Dataset excerpts:
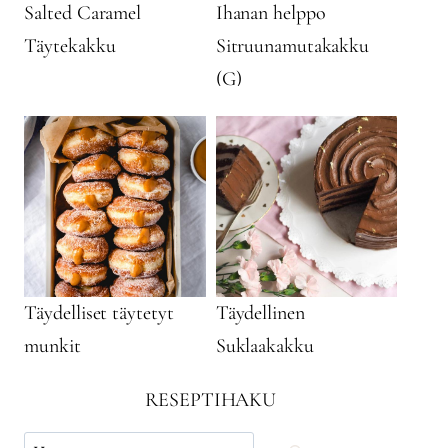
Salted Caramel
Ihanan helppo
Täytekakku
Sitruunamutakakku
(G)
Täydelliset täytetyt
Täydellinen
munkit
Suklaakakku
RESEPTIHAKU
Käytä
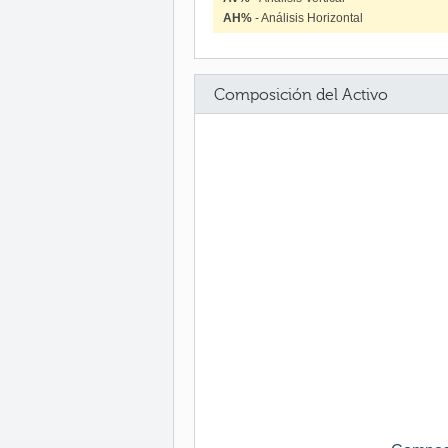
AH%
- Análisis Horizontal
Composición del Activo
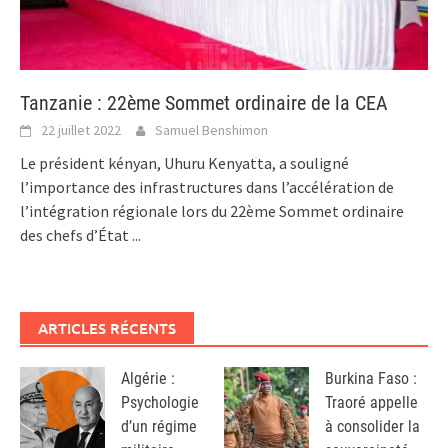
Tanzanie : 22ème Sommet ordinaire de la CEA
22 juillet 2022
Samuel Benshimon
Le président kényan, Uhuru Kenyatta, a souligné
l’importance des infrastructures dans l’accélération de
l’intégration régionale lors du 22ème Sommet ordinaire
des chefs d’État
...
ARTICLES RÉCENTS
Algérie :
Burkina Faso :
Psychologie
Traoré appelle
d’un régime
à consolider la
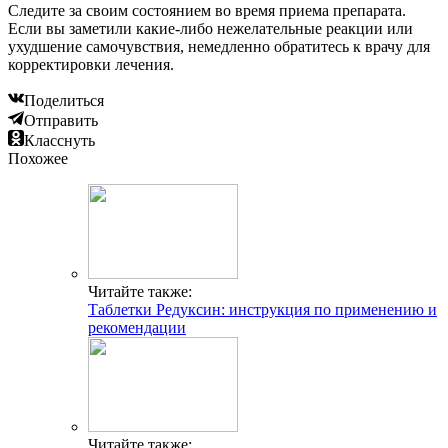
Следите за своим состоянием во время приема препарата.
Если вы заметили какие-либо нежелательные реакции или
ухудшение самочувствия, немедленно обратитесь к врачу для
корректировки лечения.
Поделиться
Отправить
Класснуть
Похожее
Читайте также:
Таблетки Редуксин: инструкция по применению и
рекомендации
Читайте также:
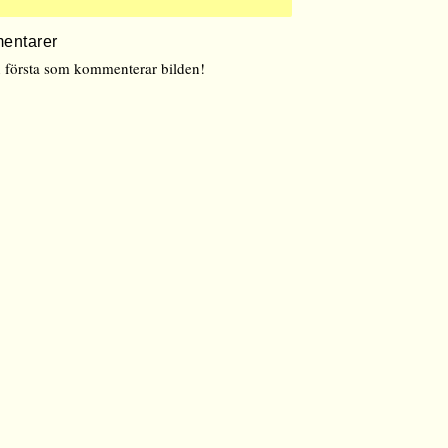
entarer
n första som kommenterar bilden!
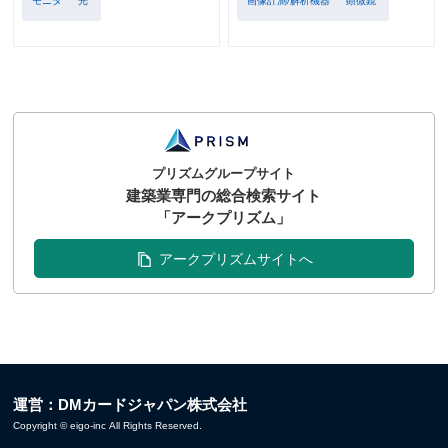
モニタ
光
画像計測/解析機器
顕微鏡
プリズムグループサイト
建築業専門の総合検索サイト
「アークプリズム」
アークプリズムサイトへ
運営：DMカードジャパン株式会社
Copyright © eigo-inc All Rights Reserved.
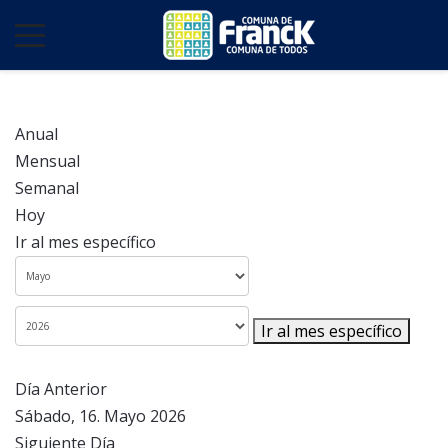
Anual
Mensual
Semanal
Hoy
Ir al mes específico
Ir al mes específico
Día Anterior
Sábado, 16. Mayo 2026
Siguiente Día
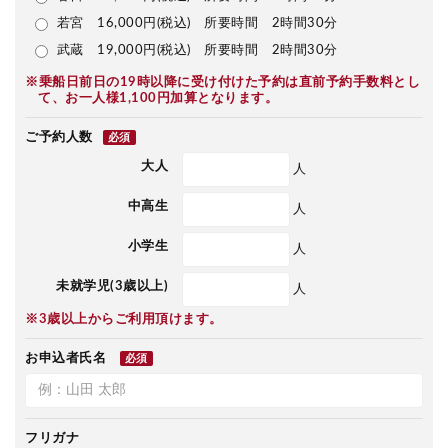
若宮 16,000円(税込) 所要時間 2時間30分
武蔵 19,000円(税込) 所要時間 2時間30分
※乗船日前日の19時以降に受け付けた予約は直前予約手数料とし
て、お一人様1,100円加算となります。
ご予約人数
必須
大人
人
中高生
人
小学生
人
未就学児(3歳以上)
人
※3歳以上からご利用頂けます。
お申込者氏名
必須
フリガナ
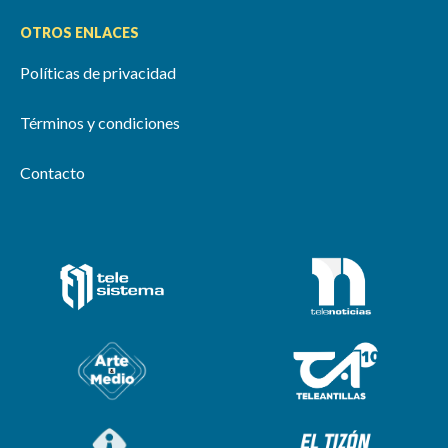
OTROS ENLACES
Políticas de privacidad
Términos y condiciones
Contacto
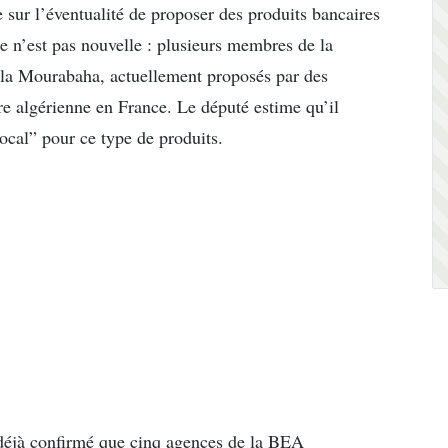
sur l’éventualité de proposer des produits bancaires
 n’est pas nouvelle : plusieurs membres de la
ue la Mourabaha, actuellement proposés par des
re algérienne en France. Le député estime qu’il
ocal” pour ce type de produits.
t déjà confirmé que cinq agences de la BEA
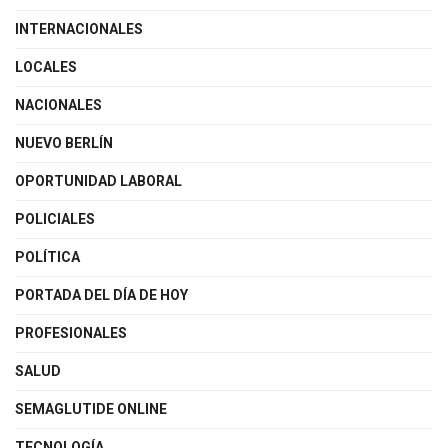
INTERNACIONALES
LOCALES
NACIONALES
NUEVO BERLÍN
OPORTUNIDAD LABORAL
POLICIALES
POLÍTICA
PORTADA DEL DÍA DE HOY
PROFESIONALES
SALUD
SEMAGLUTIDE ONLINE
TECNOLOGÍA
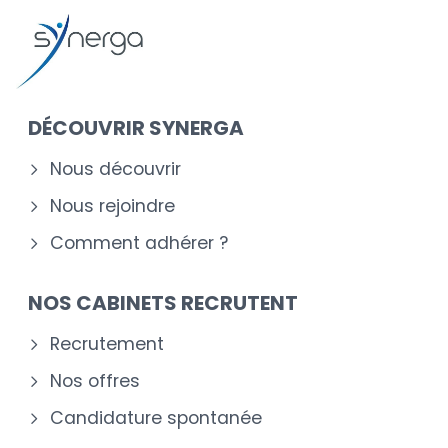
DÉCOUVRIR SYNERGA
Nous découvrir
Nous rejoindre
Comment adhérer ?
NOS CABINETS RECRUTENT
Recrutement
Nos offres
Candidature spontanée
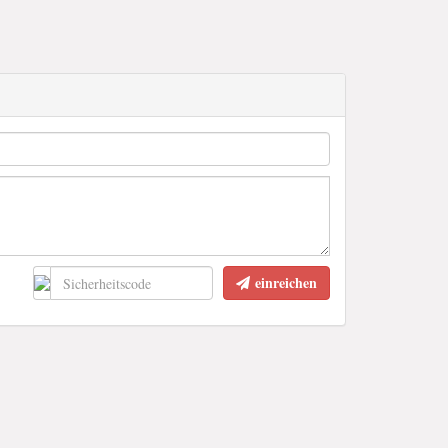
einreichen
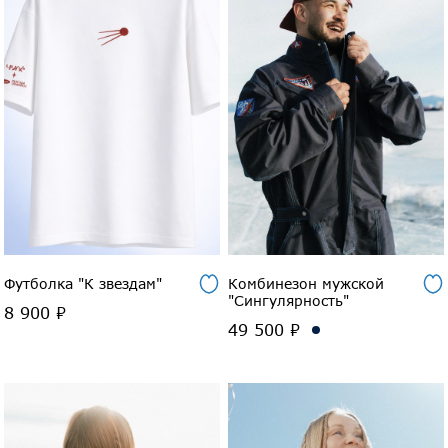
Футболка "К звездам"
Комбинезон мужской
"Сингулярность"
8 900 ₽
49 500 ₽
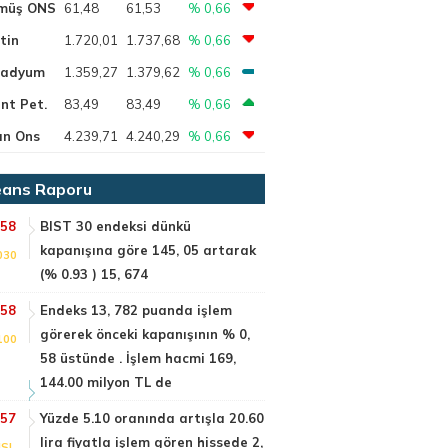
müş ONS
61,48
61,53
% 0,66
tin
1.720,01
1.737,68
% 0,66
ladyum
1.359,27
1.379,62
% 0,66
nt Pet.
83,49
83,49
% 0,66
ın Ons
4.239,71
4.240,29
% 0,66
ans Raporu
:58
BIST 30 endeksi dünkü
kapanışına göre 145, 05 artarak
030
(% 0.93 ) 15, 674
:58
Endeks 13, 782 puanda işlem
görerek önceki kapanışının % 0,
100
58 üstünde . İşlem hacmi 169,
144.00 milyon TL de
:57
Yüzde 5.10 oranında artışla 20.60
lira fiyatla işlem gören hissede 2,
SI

What you are asked to do: When you print the records above, keep them exact and leave out the pictures.

Answer for this exercise:
Salted Caramel
Ihanan helppo
Täytekakku
Sitruunamutakakku
(G)
Täydelliset täytetyt
Täydellinen
munkit
Suklaakakku
RESEPTIHAKU
Käytä
AH%
- Análisis Horizontal
Composición del Activo
Tanzanie : 22ème Sommet ordinaire de la CEA
22 juillet 2022
Samuel Benshimon
Le président kényan, Uhuru Kenyatta, a souligné
l’importance des infrastructures dans l’accélération de
l’intégration régionale lors du 22ème Sommet ordinaire
des chefs d’État
...
ARTICLES RÉCENTS
Algérie :
Burkina Faso :
Psychologie
Traoré appelle
d’un régime
à consolider la
Следите за своим состоянием во время приема препарата.
Если вы заметили какие-либо нежелательные реакции или
ухудшение самочувствия, немедленно обратитесь к врачу для
корректировки лечения.
Поделиться
Отправить
Класснуть
Похожее
Читайте также:
Таблетки Редуксин: инструкция по применению и
рекомендации
Читайте также:
entarer
n första som kommenterar bilden!
モニタ
光
画像計測/解析機器
顕微鏡
プリズムグループサイト
建築業専門の総合検索サイト
「アークプリズム」
アークプリズムサイトへ
運営：DMカードジャパン株式会社
Copyright © eigo-inc All Rights Reserved.
Anual
Mensual
Semanal
Hoy
Ir al mes específico
Ir al mes específico
Día Anterior
Sábado, 16. Mayo 2026
Siguiente Día
若宮 16,000円(税込) 所要時間 2時間30分
武蔵 19,000円(税込) 所要時間 2時間30分
※乗船日前日の19時以降に受け付けた予約は直前予約手数料とし
て、お一人様1,100円加算となります。
ご予約人数
必須
大人
人
中高生
人
小学生
人
未就学児(3歳以上)
人
※3歳以上からご利用頂けます。
お申込者氏名
必須
フリガナ
OTROS ENLACES
Políticas de privacidad
Términos y condiciones
Contacto
sur l’éventualité de proposer des produits bancaires
 n’est pas nouvelle : plusieurs membres de la
ue la Mourabaha, actuellement proposés par des
re algérienne en France. Le député estime qu’il
ocal” pour ce type de produits.
t déjà confirmé que cinq agences de la BEA
INTERNACIONALES
LOCALES
NACIONALES
NUEVO BERLÍN
OPORTUNIDAD LABORAL
POLICIALES
POLÍTICA
PORTADA DEL DÍA DE HOY
PROFESIONALES
SALUD
SEMAGLUTIDE ONLINE
TECNOLOGÍA
DÉCOUVRIR SYNERGA
Nous découvrir
Nous rejoindre
Comment adhérer ?
NOS CABINETS RECRUTENT
Recrutement
Nos offres
Candidature spontanée
einreichen
Футболка "К звездам"
Комбинезон мужской
"Сингулярность"
8 900 ₽
49 500 ₽
müş ONS
61,48
61,53
% 0,66
tin
1.720,01
1.737,68
% 0,66
ladyum
1.359,27
1.379,62
% 0,66
nt Pet.
83,49
83,49
% 0,66
ın Ons
4.239,71
4.240,29
% 0,66
ans Raporu
:58
BIST 30 endeksi dünkü
kapanışına göre 145, 05 artarak
030
(% 0.93 ) 15, 674
:58
Endeks 13, 782 puanda işlem
görerek önceki kapanışının % 0,
100
58 üstünde . İşlem hacmi 169,
144.00 milyon TL de
:57
Yüzde 5.10 oranında artışla 20.60
lira fiyatla işlem gören hissede 2,
SI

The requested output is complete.